Notre Dame to implement ‘Ambitious, Realistic’ Sustainability Plan

Author: Dennis Brown

Golden Dome Fall

University of Notre Dame President Rev. John I. Jenkins, C.S.C., accepted Tuesday (Sept. 20) a committee’s recommendations for creating a comprehensive sustainability strategy for the University that is at once “ambitious and yet realistic.”

Convened in spring 2015 by Notre Dame Executive Vice President John Affleck-Graves, the committee was composed of faculty, staff and undergraduate and graduate students and charged with reviewing the University’s current sustainability practices and providing a long-term plan consistent with its Catholic mission.

Its report and recommendations address the many aspects of sustainability, with five-year actions plans that lead toward long-term goals in six areas of focus:

  • Energy and emissions
  • Water
  • Building and construction
  • Waste
  • Procurement, licensing and sourcing
  • Education, research and community outreach

The full report is available here.

In an address to the faculty Tuesday, Father Jenkins said the committee’s sustainability strategy recognizes “economic constraints and the centrality of our work as educators and researchers, and it is grounded in the key principles of Catholic teaching.”

The president outlined four broad areas in which the Notre Dame community can best direct its efforts and resources to become a more sustainable campus.

“First, we must as an institution strive to be better at conservation and work to inculcate in our students and every member of the community habits of conservation,” he said. “There is more the University as a whole and each of us can do in this regard.
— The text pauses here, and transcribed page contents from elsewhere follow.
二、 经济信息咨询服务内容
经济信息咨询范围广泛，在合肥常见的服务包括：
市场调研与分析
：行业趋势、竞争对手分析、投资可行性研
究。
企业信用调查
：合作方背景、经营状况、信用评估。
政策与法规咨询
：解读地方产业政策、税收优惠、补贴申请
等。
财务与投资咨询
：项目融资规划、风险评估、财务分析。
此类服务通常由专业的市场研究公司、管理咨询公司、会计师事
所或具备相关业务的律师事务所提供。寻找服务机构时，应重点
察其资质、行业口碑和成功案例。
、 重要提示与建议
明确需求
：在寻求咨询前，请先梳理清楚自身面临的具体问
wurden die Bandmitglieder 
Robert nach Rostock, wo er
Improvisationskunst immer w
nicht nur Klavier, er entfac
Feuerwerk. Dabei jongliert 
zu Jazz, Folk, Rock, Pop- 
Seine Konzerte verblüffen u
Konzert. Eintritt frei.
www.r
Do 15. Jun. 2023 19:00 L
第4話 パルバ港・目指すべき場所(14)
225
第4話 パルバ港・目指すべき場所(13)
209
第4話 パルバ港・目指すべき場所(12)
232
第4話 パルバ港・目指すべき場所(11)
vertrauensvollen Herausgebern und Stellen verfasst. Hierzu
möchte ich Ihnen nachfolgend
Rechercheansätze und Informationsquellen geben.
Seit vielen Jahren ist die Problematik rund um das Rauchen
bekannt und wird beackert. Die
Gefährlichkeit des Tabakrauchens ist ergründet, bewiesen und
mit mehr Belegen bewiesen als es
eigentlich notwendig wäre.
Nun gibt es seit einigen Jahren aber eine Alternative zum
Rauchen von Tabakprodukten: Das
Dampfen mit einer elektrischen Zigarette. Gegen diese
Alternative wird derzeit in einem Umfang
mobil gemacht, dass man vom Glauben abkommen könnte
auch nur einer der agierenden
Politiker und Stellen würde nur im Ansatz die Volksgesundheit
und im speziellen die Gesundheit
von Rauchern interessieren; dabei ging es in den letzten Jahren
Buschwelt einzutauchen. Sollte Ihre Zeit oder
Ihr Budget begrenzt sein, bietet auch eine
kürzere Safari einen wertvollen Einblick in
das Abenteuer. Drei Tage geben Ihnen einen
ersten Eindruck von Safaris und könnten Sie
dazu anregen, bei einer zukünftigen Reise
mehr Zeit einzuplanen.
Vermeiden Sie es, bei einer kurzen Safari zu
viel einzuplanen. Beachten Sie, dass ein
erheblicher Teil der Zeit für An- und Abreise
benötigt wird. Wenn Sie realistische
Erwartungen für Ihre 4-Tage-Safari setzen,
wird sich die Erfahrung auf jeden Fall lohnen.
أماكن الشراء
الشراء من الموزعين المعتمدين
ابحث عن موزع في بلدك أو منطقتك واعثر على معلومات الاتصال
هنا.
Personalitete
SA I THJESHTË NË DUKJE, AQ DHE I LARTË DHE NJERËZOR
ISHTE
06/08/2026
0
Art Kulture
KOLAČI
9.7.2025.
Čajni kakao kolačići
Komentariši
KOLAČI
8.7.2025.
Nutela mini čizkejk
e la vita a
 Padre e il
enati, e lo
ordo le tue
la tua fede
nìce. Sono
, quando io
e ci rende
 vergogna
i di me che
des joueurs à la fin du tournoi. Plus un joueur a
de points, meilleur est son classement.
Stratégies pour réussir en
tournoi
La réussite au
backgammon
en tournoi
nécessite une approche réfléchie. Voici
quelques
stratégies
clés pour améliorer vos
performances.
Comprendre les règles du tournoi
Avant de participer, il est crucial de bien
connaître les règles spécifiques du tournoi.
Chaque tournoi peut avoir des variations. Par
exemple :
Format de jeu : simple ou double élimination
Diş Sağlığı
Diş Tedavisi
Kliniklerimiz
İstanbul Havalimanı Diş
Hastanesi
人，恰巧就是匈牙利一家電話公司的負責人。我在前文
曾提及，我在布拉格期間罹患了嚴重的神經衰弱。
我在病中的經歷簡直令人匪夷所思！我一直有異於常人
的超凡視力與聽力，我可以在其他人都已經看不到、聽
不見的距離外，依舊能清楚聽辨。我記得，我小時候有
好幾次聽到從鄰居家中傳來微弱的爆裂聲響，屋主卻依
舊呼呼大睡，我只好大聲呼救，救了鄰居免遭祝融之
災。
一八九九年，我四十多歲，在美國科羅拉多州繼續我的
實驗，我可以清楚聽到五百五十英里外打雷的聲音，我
“Second, we will continue to move to more sustainable sources of energy.” To that end, Notre Dame has committed to cease using coal in its power plant by 2020, is installing geothermal wells across campus and developing plans for expanded solar and hydroelectric power.

“Thirdly,” Father Jenkins said, “we must continue to educate our students and ourselves about environmental matters and sustainability practices, and develop individual and collective habits that sustain the environment.

“Finally, we will work to direct our most powerful resource, the excellent research work of … our faculty, across the disciplines, to the many dimensions of this challenge to our common home.”

A standing committee of faculty, staff and students will be appointed to review progress on goals and consider continuing steps. Small working groups also will be appointed to identify benchmarks, tasks and goals within each of the six areas of focus.

The committee was convened as part of Notre Dame’s response to Pope Francis’ 2015 encyclical Laudato si’.